Description of the task
Every entry must be given again exactly.

Data provided

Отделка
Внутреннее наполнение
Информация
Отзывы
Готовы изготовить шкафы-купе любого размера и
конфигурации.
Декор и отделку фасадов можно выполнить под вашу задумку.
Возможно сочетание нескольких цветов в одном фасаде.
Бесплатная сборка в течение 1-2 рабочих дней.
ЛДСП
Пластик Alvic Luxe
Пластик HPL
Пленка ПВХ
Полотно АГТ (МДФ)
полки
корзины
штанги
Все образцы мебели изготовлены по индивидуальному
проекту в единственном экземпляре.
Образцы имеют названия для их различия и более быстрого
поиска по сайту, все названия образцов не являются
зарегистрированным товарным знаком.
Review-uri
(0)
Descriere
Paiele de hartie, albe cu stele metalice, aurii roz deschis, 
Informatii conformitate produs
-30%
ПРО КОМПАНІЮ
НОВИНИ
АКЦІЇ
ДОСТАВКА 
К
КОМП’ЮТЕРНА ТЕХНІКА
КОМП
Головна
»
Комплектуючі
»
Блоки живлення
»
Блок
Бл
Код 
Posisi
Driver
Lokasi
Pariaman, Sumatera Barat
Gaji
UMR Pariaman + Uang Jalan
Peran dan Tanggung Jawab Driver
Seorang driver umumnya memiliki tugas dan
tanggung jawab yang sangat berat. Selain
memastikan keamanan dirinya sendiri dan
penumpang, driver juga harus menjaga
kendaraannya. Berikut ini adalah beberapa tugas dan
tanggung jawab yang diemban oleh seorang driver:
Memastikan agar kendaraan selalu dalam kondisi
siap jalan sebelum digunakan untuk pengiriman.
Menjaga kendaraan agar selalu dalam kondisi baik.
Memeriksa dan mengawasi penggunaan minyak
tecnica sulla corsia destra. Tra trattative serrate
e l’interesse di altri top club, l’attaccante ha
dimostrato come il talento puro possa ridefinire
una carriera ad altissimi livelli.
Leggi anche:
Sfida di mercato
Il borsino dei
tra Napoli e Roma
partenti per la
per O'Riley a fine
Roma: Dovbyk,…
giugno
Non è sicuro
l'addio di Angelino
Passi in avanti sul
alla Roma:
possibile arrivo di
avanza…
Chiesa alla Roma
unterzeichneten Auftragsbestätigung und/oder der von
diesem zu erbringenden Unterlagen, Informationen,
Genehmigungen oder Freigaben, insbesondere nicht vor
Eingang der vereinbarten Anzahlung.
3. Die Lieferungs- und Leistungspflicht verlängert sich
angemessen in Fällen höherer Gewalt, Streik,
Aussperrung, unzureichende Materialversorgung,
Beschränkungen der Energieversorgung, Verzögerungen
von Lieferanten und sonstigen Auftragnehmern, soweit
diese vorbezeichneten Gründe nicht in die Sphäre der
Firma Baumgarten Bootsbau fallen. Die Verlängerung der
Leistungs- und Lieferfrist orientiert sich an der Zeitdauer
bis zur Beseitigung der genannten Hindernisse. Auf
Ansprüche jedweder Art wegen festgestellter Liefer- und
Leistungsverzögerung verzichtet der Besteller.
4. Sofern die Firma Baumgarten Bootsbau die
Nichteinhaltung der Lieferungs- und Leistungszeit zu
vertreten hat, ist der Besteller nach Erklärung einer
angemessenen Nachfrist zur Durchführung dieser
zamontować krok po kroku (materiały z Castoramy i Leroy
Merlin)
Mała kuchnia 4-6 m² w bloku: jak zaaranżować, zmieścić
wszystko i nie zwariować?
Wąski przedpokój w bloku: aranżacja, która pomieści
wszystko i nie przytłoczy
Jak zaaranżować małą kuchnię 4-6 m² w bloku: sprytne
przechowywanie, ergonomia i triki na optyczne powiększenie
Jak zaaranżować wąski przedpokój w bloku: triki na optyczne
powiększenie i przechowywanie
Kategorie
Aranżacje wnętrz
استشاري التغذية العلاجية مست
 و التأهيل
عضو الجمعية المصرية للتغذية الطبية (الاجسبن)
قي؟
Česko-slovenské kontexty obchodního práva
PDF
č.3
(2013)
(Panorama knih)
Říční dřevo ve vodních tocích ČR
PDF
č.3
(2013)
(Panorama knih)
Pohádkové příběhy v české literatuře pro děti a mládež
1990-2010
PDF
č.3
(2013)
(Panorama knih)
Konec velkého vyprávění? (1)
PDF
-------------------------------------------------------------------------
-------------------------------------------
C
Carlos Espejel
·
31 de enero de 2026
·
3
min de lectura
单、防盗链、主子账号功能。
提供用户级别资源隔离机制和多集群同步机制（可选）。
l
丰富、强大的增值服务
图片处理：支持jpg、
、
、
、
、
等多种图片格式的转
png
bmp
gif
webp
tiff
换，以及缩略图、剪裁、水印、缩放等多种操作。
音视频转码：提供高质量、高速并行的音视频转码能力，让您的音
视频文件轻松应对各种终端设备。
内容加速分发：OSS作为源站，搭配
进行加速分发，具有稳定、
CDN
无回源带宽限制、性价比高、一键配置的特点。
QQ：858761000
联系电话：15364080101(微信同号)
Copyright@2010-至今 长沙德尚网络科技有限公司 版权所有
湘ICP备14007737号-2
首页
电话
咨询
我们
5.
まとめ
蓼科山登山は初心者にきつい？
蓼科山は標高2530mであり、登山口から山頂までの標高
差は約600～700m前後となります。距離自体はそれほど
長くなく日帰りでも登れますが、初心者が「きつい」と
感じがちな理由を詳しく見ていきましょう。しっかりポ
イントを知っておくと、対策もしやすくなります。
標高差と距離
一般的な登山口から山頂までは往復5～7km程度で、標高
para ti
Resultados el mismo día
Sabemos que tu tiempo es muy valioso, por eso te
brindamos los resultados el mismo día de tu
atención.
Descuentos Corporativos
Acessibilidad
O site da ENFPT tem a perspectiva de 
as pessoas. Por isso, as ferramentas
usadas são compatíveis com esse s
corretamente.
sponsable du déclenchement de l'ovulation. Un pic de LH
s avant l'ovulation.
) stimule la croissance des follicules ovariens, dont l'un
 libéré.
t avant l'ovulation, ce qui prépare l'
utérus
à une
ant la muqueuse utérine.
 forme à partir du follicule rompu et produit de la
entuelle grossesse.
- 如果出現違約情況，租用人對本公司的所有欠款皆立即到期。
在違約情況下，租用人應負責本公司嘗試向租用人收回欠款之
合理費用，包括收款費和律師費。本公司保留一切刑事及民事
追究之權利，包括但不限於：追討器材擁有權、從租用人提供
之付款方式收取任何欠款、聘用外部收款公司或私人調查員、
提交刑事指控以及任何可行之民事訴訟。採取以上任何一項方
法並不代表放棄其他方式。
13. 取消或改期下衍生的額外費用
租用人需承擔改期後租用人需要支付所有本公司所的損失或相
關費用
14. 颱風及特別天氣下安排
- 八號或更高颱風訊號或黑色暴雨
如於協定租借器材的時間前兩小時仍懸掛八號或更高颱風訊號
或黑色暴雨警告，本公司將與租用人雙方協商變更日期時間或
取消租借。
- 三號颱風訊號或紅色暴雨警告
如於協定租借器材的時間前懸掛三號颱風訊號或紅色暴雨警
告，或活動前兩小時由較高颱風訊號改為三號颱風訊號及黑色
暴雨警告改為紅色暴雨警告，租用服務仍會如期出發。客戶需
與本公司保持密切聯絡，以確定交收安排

Solution below
Отделка
Внутреннее наполнение
Информация
Отзывы
Готовы изготовить шкафы-купе любого размера и
конфигурации.
Декор и отделку фасадов можно выполнить под вашу задумку.
Возможно сочетание нескольких цветов в одном фасаде.
Бесплатная сборка в течение 1-2 рабочих дней.
ЛДСП
Пластик Alvic Luxe
Пластик HPL
Пленка ПВХ
Полотно АГТ (МДФ)
полки
корзины
штанги
Все образцы мебели изготовлены по индивидуальному
проекту в единственном экземпляре.
Образцы имеют названия для их различия и более быстрого
поиска по сайту, все названия образцов не являются
зарегистрированным товарным знаком.
Review-uri
(0)
Descriere
Paiele de hartie, albe cu stele metalice, aurii roz deschis, 
Informatii conformitate produs
-30%
ПРО КОМПАНІЮ
НОВИНИ
АКЦІЇ
ДОСТАВКА 
К
КОМП’ЮТЕРНА ТЕХНІКА
КОМП
Головна
»
Комплектуючі
»
Блоки живлення
»
Блок
Бл
Код 
Posisi
Driver
Lokasi
Pariaman, Sumatera Barat
Gaji
UMR Pariaman + Uang Jalan
Peran dan Tanggung Jawab Driver
Seorang driver umumnya memiliki tugas dan
tanggung jawab yang sangat berat. Selain
memastikan keamanan dirinya sendiri dan
penumpang, driver juga harus menjaga
kendaraannya. Berikut ini adalah beberapa tugas dan
tanggung jawab yang diemban oleh seorang driver:
Memastikan agar kendaraan selalu dalam kondisi
siap jalan sebelum digunakan untuk pengiriman.
Menjaga kendaraan agar selalu dalam kondisi baik.
Memeriksa dan mengawasi penggunaan minyak
tecnica sulla corsia destra. Tra trattative serrate
e l’interesse di altri top club, l’attaccante ha
dimostrato come il talento puro possa ridefinire
una carriera ad altissimi livelli.
Leggi anche:
Sfida di mercato
Il borsino dei
tra Napoli e Roma
partenti per la
per O'Riley a fine
Roma: Dovbyk,…
giugno
Non è sicuro
l'addio di Angelino
Passi in avanti sul
alla Roma:
possibile arrivo di
avanza…
Chiesa alla Roma
unterzeichneten Auftragsbestätigung und/oder der von
diesem zu erbringenden Unterlagen, Informationen,
Genehmigungen oder Freigaben, insbesondere nicht vor
Eingang der vereinbarten Anzahlung.
3. Die Lieferungs- und Leistungspflicht verlängert sich
angemessen in Fällen höherer Gewalt, Streik,
Aussperrung, unzureichende Materialversorgung,
Beschränkungen der Energieversorgung, Verzögerungen
von Lieferanten und sonstigen Auftragnehmern, soweit
diese vorbezeichneten Gründe nicht in die Sphäre der
Firma Baumgarten Bootsbau fallen. Die Verlängerung der
Leistungs- und Lieferfrist orientiert sich an der Zeitdauer
bis zur Beseitigung der genannten Hindernisse. Auf
Ansprüche jedweder Art wegen festgestellter Liefer- und
Leistungsverzögerung verzichtet der Besteller.
4. Sofern die Firma Baumgarten Bootsbau die
Nichteinhaltung der Lieferungs- und Leistungszeit zu
vertreten hat, ist der Besteller nach Erklärung einer
angemessenen Nachfrist zur Durchführung dieser
zamontować krok po kroku (materiały z Castoramy i Leroy
Merlin)
Mała kuchnia 4-6 m² w bloku: jak zaaranżować, zmieścić
wszystko i nie zwariować?
Wąski przedpokój w bloku: aranżacja, która pomieści
wszystko i nie przytłoczy
Jak zaaranżować małą kuchnię 4-6 m² w bloku: sprytne
przechowywanie, ergonomia i triki na optyczne powiększenie
Jak zaaranżować wąski przedpokój w bloku: triki na optyczne
powiększenie i przechowywanie
Kategorie
Aranżacje wnętrz
استشاري التغذية العلاجية مست
 و التأهيل
عضو الجمعية المصرية للتغذية الطبية (الاجسبن)
قي؟
Česko-slovenské kontexty obchodního práva
PDF
č.3
(2013)
(Panorama knih)
Říční dřevo ve vodních tocích ČR
PDF
č.3
(2013)
(Panorama knih)
Pohádkové příběhy v české literatuře pro děti a mládež
1990-2010
PDF
č.3
(2013)
(Panorama knih)
Konec velkého vyprávění? (1)
PDF
-------------------------------------------------------------------------
-------------------------------------------
C
Carlos Espejel
·
31 de enero de 2026
·
3
min de lectura
单、防盗链、主子账号功能。
提供用户级别资源隔离机制和多集群同步机制（可选）。
l
丰富、强大的增值服务
图片处理：支持jpg、
、
、
、
、
等多种图片格式的转
png
bmp
gif
webp
tiff
换，以及缩略图、剪裁、水印、缩放等多种操作。
音视频转码：提供高质量、高速并行的音视频转码能力，让您的音
视频文件轻松应对各种终端设备。
内容加速分发：OSS作为源站，搭配
进行加速分发，具有稳定、
CDN
无回源带宽限制、性价比高、一键配置的特点。
QQ：858761000
联系电话：15364080101(微信同号)
Copyright@2010-至今 长沙德尚网络科技有限公司 版权所有
湘ICP备14007737号-2
首页
电话
咨询
我们
5.
まとめ
蓼科山登山は初心者にきつい？
蓼科山は標高2530mであり、登山口から山頂までの標高
差は約600～700m前後となります。距離自体はそれほど
長くなく日帰りでも登れますが、初心者が「きつい」と
感じがちな理由を詳しく見ていきましょう。しっかりポ
イントを知っておくと、対策もしやすくなります。
標高差と距離
一般的な登山口から山頂までは往復5～7km程度で、標高
para ti
Resultados el mismo día
Sabemos que tu tiempo es muy valioso, por eso te
brindamos los resultados el mismo día de tu
atención.
Descuentos Corporativos
Acessibilidad
O site da ENFPT tem a perspectiva de 
as pessoas. Por isso, as ferramentas
usadas são compatíveis com esse s
corretamente.
sponsable du déclenchement de l'ovulation. Un pic de LH
s avant l'ovulation.
) stimule la croissance des follicules ovariens, dont l'un
 libéré.
t avant l'ovulation, ce qui prépare l'
utérus
à une
ant la muqueuse utérine.
 forme à partir du follicule rompu et produit de la
entuelle grossesse.
- 如果出現違約情況，租用人對本公司的所有欠款皆立即到期。
在違約情況下，租用人應負責本公司嘗試向租用人收回欠款之
合理費用，包括收款費和律師費。本公司保留一切刑事及民事
追究之權利，包括但不限於：追討器材擁有權、從租用人提供
之付款方式收取任何欠款、聘用外部收款公司或私人調查員、
提交刑事指控以及任何可行之民事訴訟。採取以上任何一項方
法並不代表放棄其他方式。
13. 取消或改期下衍生的額外費用
租用人需承擔改期後租用人需要支付所有本公司所的損失或相
關費用
14. 颱風及特別天氣下安排
- 八號或更高颱風訊號或黑色暴雨
如於協定租借器材的時間前兩小時仍懸掛八號或更高颱風訊號
或黑色暴雨警告，本公司將與租用人雙方協商變更日期時間或
取消租借。
- 三號颱風訊號或紅色暴雨警告
如於協定租借器材的時間前懸掛三號颱風訊號或紅色暴雨警
告，或活動前兩小時由較高颱風訊號改為三號颱風訊號及黑色
暴雨警告改為紅色暴雨警告，租用服務仍會如期出發。客戶需
與本公司保持密切聯絡，以確定交收安排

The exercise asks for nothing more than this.